Lookout Mountain home has a view worth sharing

While she technically lives alone, there's always someone coming and going from Sharon Fussell's Lookout Mountain home, whether that be one of the Pilates instructor's clients coming for a workout in her home studio, or a Covenant College student heading to class while staying in one of her spare rooms for the semester.

It's not uncommon for Fussell to have a full house around the holidays, and she loves to host visiting artists performing with the Chattanooga Symphony and Opera. "It's just fun to have a big enough house that you can do that," she says. "It's something I will miss if I ever size down."

Sharon and her late husband David Fussell moved from Missionary Ridge to Lookout Mountain when they purchased the house next door to where their dream home now sits in 1998. They updated the existing house, which was built in 1952, but it was the land - four and a half lots overlooking Rock City on Gnome Trail in Fairyland - that really attracted them to the property. "My father was in real estate and always had a value for land, and he instilled that in me," she says.

She and David had always envisioned eventually breaking apart and selling pieces of the property. So after living in the existing house for almost a decade, they decided to sell it and build the home in which Sharon currently resides on the adjacent land. "I have absolutely the most wonderful street," she says, adding that most of the residents are very friendly with one another and sometimes host neighborhood parties.

One of those neighbors, Beth Soloff, had recently built on her own property, inspiring the Fussells to craft a dream home of their own.

Like most people who love to build and remodel homes, Sharon had a thick file full of cutout magazine photos of her favorite design elements awaiting the start of her next project. She worked with architectural designer Nancy Underwood, owner of Signal Mountain-based Residential Designs, to incorporate those elements into a space that fit the couple's needs and lifestyle.

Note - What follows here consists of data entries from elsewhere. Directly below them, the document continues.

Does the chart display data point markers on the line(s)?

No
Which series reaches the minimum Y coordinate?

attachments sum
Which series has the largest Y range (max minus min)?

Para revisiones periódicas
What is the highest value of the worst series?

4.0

At nearly 7,000 square feet, the cottage-style home has four bedrooms, each with its own bath. An open floor plan is highlighted by 10-foot ceilings on the main level, which includes a formal dining area, sunken living room and eat-in kitchen, all tied together with oak flooring and a red-and-black color scheme throughout. The moody palette is brightened with natural light from the floor-to-ceiling glass-paned doors facing the bluff, topped with unique diamond-pattern transom windows, an architectural detail used throughout the home that's among Sharon's favorite features.

She's also a huge fan of the exterior, made of Hardie board and mountain stone, as well as the colors she selected for the interior with the guidance of local decorator Marsha Yessick. "I chose colors that I like to wear," Sharon says, adding that she loves the "especially yummy" color chosen for the great room and front door, Raspberry Truffle, a warm red with tones of orange and chocolate.

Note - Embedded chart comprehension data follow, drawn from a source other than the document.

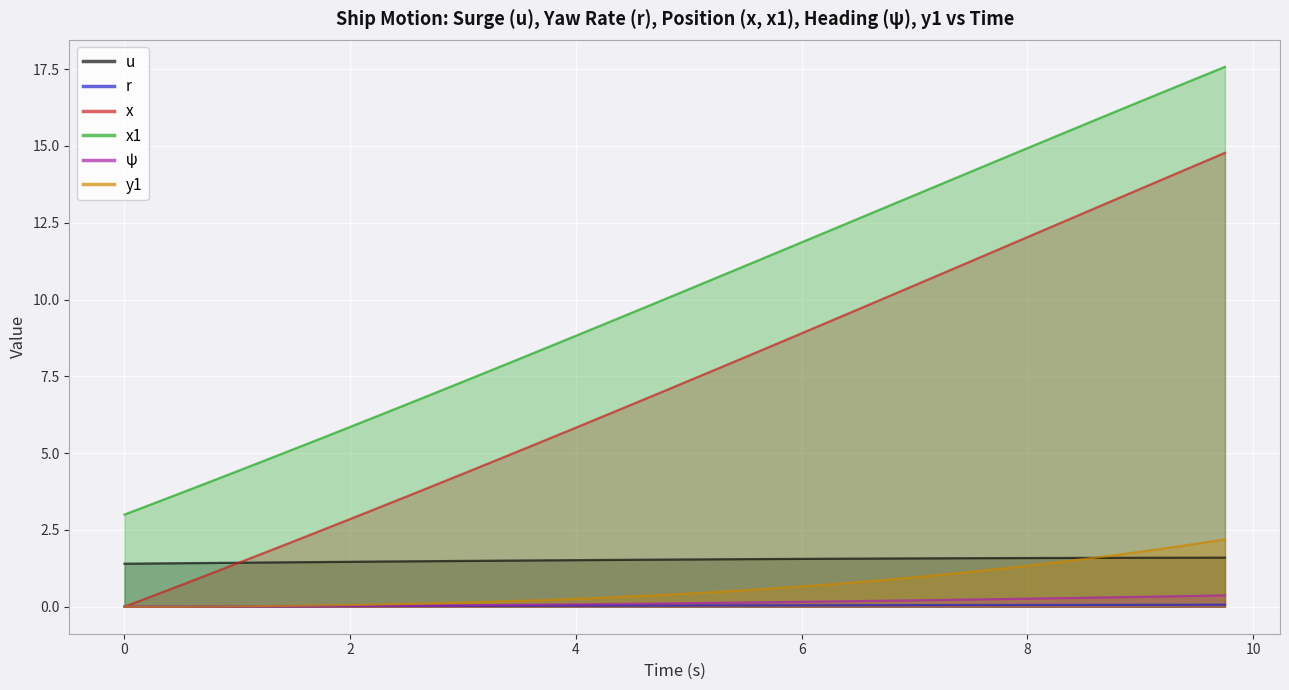

How many lines are shown in the chart?

6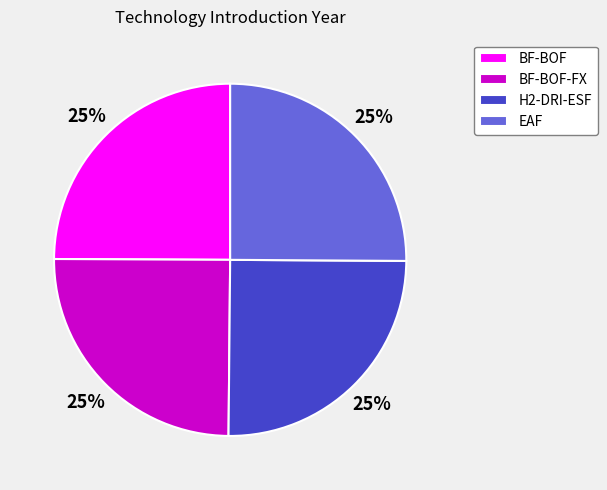

Approximately how many times larger is the value at BF-BOF compared to BF-BOF-FX?

1.0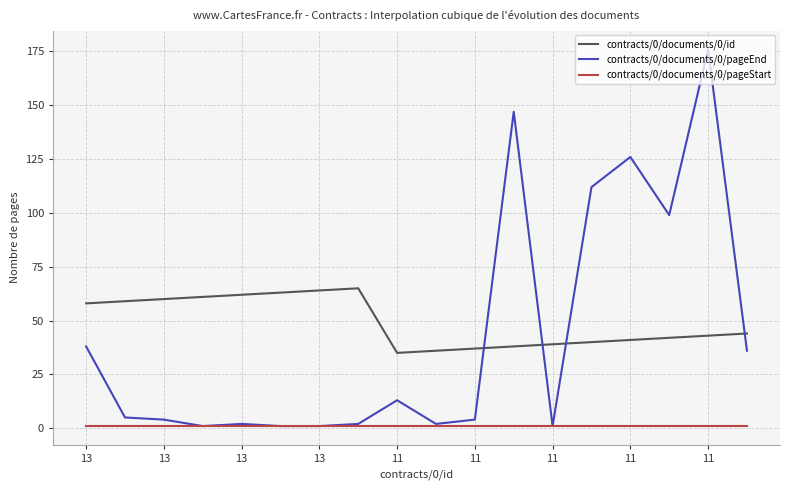

How many values in the contracts/0/documents/0/id series are below 44?

9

The kitchen features a Sub-Zero refrigerator, Wolf range, wine storage, island and pantry. The Key lime green of the terrazzo-style tile flooring is echoed in the window treatment, backsplash tiles and flowers on the wallpaper. The black background of the wallpaper design complements the black granite countertops and island, contrasting nicely with the white Wood-Mode cabinets. Skylights help bring in natural light and highlight the twin chandeliers suspended from the vaulted white tongue-and-groove ceiling.

The home's stellar view can be enjoyed from two large screened porches, one of which is located off the kitchen and living room on the main level. The other sits off the upper-level bedroom suite. Sharon says she loves a cozy fire, which she can enjoy in the master, the great room or the screened porch off the kitchen - and which is perfect for entertaining guests. When she finds herself alone, she can linger over a cup of coffee in the master without ever heading to the kitchen, using the master's hotel-style beverage station.

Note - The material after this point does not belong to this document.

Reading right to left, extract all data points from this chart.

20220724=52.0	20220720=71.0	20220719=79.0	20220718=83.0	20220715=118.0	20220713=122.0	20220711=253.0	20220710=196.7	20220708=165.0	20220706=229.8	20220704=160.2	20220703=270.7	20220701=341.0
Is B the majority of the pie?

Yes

Each of her grandchildren has at one point slept in the nursery, which is attached to one of the guest rooms on the second level. The bedroom connects via a bathroom to a separate seating area featuring hand-painted scrollwork to match the room's window treatments and the bathroom wallpaper pattern.

Another aspect of the home Sharon adores is the landscaping, which, like when she and her husband lived next door, was all planted by David Fussell, including weeping cherries, corkscrew willows, Japanese maples and rhododendrons. "It was his passion and his hobby," she says of her late husband, who passed away suddenly from an aortic dissection in 2014.

Added in the spring of 2015, the spacious recreation and media room on the lower level was a space he had envisioned their grandchildren using when they came to visit. It features a ping pong table, entertainment center, plenty of storage behind red barn-style sliding doors, built-in bookcases and a guest room with private bath that's currently occupied by a Covenant College student. A telescope beckons stargazers near the bench seating along the bay windows overlooking the bluff.

Playful gnomes are scattered throughout the property, and one can imagine the mischievous little men escaping from nearby Rock City to find a permanent perch on Fussell's front stoop, hanging in her magnolia tree or holding an exterior light.